Experimental approach: Peptide G1 was synthesized by the 9-fluorenylmethoxycarbonyl (Fmoc)-based solid-phase method. The chemical structure was identified by 1H-NMR spectroscopy and mass spectrometry. Experiments were conducted using a rat model of I/R injury in vivo, isolated perfused rat hearts ex vivo and cultured rat cardiomyoblast H9C2 cells in vitro. Cardiac function, infarct size, myocardial energy metabolism, hemodynamic parameters, plasma levels of creatine kinase-MB (CK-MB) and lactate dehydrogenase (LDH) were measured in order to evaluate the effects of G1 on myocardial I/R injury.
Key results: Treatment with G1 increased cell viability in a dose-dependent manner, inhibited cell apoptosis and excessive mitochondrial reactive oxygen species (ROS) production in response to oxidative stress in H9C2 cells. Pre- or postischemic infusion of G1 enhanced functional and metabolic recovery during reperfusion of the ischemic isolated rat heart.

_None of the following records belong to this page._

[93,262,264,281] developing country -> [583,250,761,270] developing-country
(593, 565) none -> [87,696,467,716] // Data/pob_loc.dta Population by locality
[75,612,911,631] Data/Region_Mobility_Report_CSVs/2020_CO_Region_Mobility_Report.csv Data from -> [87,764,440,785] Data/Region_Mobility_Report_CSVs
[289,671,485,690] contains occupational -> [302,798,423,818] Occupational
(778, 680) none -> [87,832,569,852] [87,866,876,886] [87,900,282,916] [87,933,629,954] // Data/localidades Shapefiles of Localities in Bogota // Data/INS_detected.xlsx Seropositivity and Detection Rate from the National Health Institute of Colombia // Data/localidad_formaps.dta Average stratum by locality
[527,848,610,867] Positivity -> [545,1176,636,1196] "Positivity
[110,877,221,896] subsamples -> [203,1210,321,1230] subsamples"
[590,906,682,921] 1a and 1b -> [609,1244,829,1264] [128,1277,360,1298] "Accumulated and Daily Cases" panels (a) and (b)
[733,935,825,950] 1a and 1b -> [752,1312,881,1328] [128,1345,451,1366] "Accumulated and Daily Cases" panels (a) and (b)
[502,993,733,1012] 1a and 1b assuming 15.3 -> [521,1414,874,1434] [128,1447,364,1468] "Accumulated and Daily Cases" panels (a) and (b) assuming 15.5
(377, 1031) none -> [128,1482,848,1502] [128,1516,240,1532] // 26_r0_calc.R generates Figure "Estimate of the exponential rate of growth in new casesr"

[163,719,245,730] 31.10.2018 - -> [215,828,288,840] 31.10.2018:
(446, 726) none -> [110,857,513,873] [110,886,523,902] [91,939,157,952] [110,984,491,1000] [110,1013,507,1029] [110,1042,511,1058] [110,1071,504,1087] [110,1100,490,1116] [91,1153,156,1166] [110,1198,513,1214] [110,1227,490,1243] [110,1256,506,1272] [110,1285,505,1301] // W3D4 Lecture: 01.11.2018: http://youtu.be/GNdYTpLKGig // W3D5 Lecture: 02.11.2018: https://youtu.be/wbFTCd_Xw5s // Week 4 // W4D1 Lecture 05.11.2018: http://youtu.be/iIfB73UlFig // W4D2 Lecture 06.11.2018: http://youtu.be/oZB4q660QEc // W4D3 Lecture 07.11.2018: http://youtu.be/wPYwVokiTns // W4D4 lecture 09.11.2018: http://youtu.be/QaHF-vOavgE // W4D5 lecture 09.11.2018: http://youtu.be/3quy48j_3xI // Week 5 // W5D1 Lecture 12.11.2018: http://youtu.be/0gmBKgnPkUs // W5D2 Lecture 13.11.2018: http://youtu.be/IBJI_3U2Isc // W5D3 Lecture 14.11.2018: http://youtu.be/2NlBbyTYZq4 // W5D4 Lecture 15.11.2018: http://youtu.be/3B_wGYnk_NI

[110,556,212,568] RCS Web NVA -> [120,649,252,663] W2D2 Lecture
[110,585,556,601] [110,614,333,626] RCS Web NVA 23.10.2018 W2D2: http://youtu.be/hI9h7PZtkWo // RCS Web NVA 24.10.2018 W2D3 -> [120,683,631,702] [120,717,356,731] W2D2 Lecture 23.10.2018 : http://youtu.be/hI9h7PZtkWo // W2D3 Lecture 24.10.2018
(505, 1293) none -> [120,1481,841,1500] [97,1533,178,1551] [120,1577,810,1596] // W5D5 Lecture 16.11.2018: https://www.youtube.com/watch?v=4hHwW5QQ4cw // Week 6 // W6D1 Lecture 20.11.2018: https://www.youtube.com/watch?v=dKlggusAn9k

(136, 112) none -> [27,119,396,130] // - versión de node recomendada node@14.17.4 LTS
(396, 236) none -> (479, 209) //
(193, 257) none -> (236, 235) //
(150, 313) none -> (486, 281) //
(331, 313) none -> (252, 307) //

Administration of G1 at the onset of reperfusion significantly reduced infarct size and plasma levels of CK-MB and LDH in rats subjected to myocardial I/R injury.
Conclusions and implications: These data provide the first evidence for cardioprotective activity of galanin G1 against myocardial I/R injury. Therefore, peptide G1 may represent a promising treatment strategy for ischemic heart disease.